Obiettivo — Riprendi per favore il testo sullo sguardo cristiano e proseguilo a partire dalla sua ultima frase.
=== Testo estratto ===
Lo sguardo cristiano
Lo
sguardo cristiano, nutrito dalla radice biblica, torna con il suo potenziale di
scuotere la persuasione che non ci sia nulla oltre la volontà umana di potere e
di conoscenza. Ed è qui che il navigatore indica la strada della sapienza,
invisibile finché eravamo ostaggio dell’apparenza. Il salto di un anno da una
serie di articoli all’altra è chiuso dal libro con il semplice volgere di una
pagina oltre la quale si va, una meditazione dopo l’altra, verso il “cuore”
della sapienza, «un affaccio – così lo definisce Virgili – su una dimensione
del tutto preminente dell’umano biblico che è l’esercizio dell’intelligenza e
della scienza, l’educazione alla conoscenza e alla sapienza», autentica
«peculiarità umana» che ci rende più “persone” (e meno esecutori di algoritmi).
Nel viaggio l’esegeta ci porta dentro «testi biblici dove viene indicata la Via
della Sapienza, maestra di tutte le arti e di ogni creatività, a cominciare da
quella politica».
=== Estratto dati ===
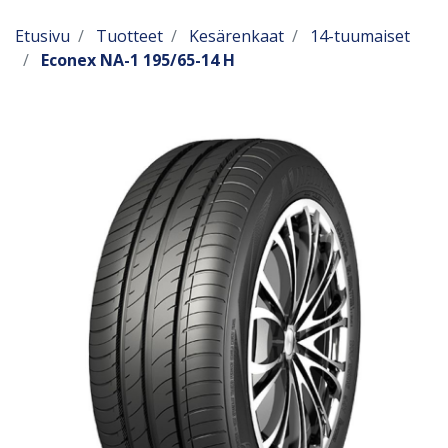
Etusivu
Tuotteet
Kesärenkaat
14-tuumaiset
Econex NA-1 195/65-14 H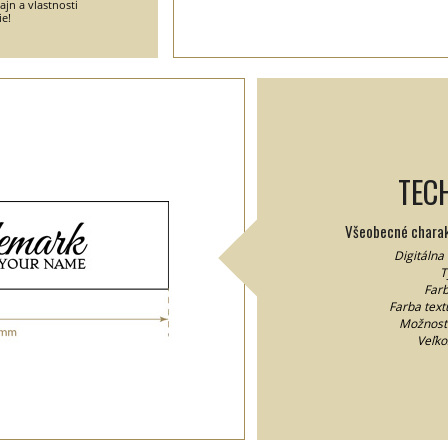
jn a vlastnosti
ie!
TEC
Všeobecné charakt
Digitálna
T
Farb
Farba textu
Možnosť
Veľko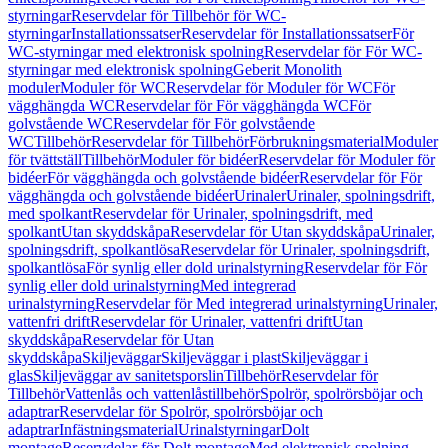
styrningar
Reservdelar för Tillbehör för WC-
styrningar
Installationssatser
Reservdelar för Installationssatser
För
WC-styrningar med elektronisk spolning
Reservdelar för För WC-
styrningar med elektronisk spolning
Geberit Monolith
moduler
Moduler för WC
Reservdelar för Moduler för WC
För
vägghängda WC
Reservdelar för För vägghängda WC
För
golvstående WC
Reservdelar för För golvstående
WC
Tillbehör
Reservdelar för Tillbehör
Förbrukningsmaterial
Moduler
för tvättställ
Tillbehör
Moduler för bidéer
Reservdelar för Moduler för
bidéer
För vägghängda och golvstående bidéer
Reservdelar för För
vägghängda och golvstående bidéer
Urinaler
Urinaler, spolningsdrift,
med spolkant
Reservdelar för Urinaler, spolningsdrift, med
spolkant
Utan skyddskåpa
Reservdelar för Utan skyddskåpa
Urinaler,
spolningsdrift, spolkantlösa
Reservdelar för Urinaler, spolningsdrift,
spolkantlösa
För synlig eller dold urinalstyrning
Reservdelar för För
synlig eller dold urinalstyrning
Med integrerad
urinalstyrning
Reservdelar för Med integrerad urinalstyrning
Urinaler,
vattenfri drift
Reservdelar för Urinaler, vattenfri drift
Utan
skyddskåpa
Reservdelar för Utan
skyddskåpa
Skiljeväggar
Skiljeväggar i plast
Skiljeväggar i
glas
Skiljeväggar av sanitetsporslin
Tillbehör
Reservdelar för
Tillbehör
Vattenlås och vattenlåstillbehör
Spolrör, spolrörsböjar och
adaptrar
Reservdelar för Spolrör, spolrörsböjar och
adaptrar
Infästningsmaterial
Urinalstyrningar
Dolt
montage
Reservdelar för Dolt montage
Med elektronisk spolning,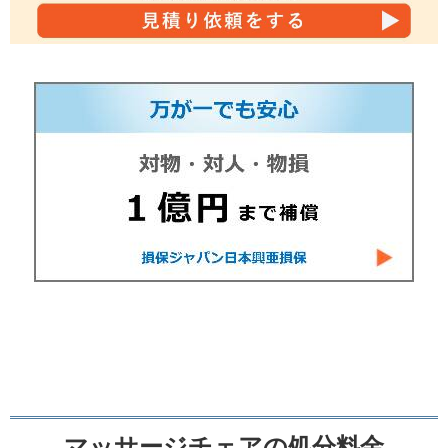
マッサージチェアの処分料金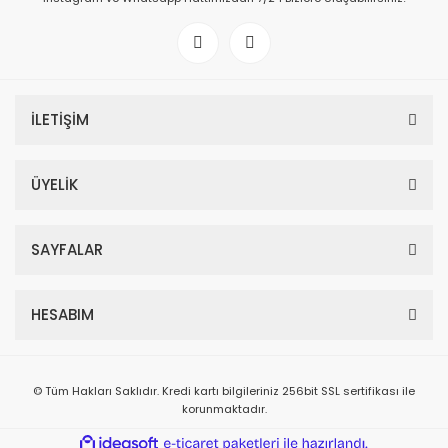
İLETİŞİM
ÜYELİK
SAYFALAR
HESABIM
© Tüm Hakları Saklıdır. Kredi kartı bilgileriniz 256bit SSL sertifikası ile
korunmaktadır.
ile
ideasoft
e-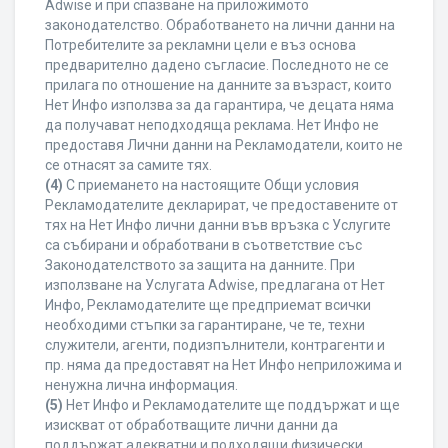
Adwise и при спазване на приложимото
законодателство. Обработването на лични данни на
Потребителите за рекламни цели е въз основа
предварително дадено съгласие. Последното не се
прилага по отношение на данните за възраст, които
Нет Инфо използва за да гарантира, че децата няма
да получават неподходяща реклама. Нет Инфо не
предоставя Лични данни на Рекламодатели, които не
се отнасят за самите тях.
(4)
С приемането на настоящите Общи условия
Рекламодателите декларират, че предоставените от
тях на Нет Инфо лични данни във връзка с Услугите
са събирани и обработвани в съответствие със
Законодателството за защита на данните. При
използване на Услугата Adwise, предлагана от Нет
Инфо, Рекламодателите ще предприемат всички
необходими стъпки за гарантиране, че те, техни
служители, агенти, подизпълнители, контрагенти и
пр. няма да предоставят на Нет Инфо неприложима и
ненужна лична информация.
(5)
Нет Инфо и Рекламодателите ще поддържат и ще
изискват от обработващите лични данни да
поддържат адекватни и подходящи физически,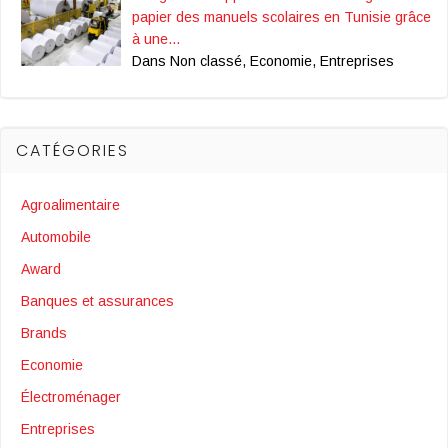
papier des manuels scolaires en Tunisie grâce
à une…
Dans Non classé, Economie, Entreprises
CATÉGORIES
Agroalimentaire
Automobile
Award
Banques et assurances
Brands
Economie
Électroménager
Entreprises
===
Riquadro risposta —
È
con la sua stessa Sapienza che il Creatore conferisce la dimensione umana di
ogni realtà costituendo un luogo nel quale possiamo abitare in armonia tra noi
e il mondo. Nell’incessante operare di Dio «vengono stabiliti i confini di
tutte le creature» e «si rivela la ragione e il fine delle stesse: «La Sapienza
personificata – nota Rosanna Virgili – è maestra di scienza e di tecnica, di
vita e di futuro, di giustizia e di fraternità, nella costruzione della “città”
terrena ». Dentro il frastuono del «selfismo solitario, predicato dell’“io”,
del “mio”, del “tutto e solo per me”, del “mi voglio bene”, del “per
realizzarmi” », c’è una voce che ci richiama a tornare in noi stessi smettendo
di «sconfinare da sé per togliere anche a Dio la sua distanza »: se la udiamo
bene, ci sta domandando «“volete andarvene anche voi?”. Se non altro perché non
si intravede una “casa” migliore – conclude la nostra biblista –, conviene,
come Pietro, provare a restare». Ed è proprio qui che la sapienza, forse, ci
stava aspettando.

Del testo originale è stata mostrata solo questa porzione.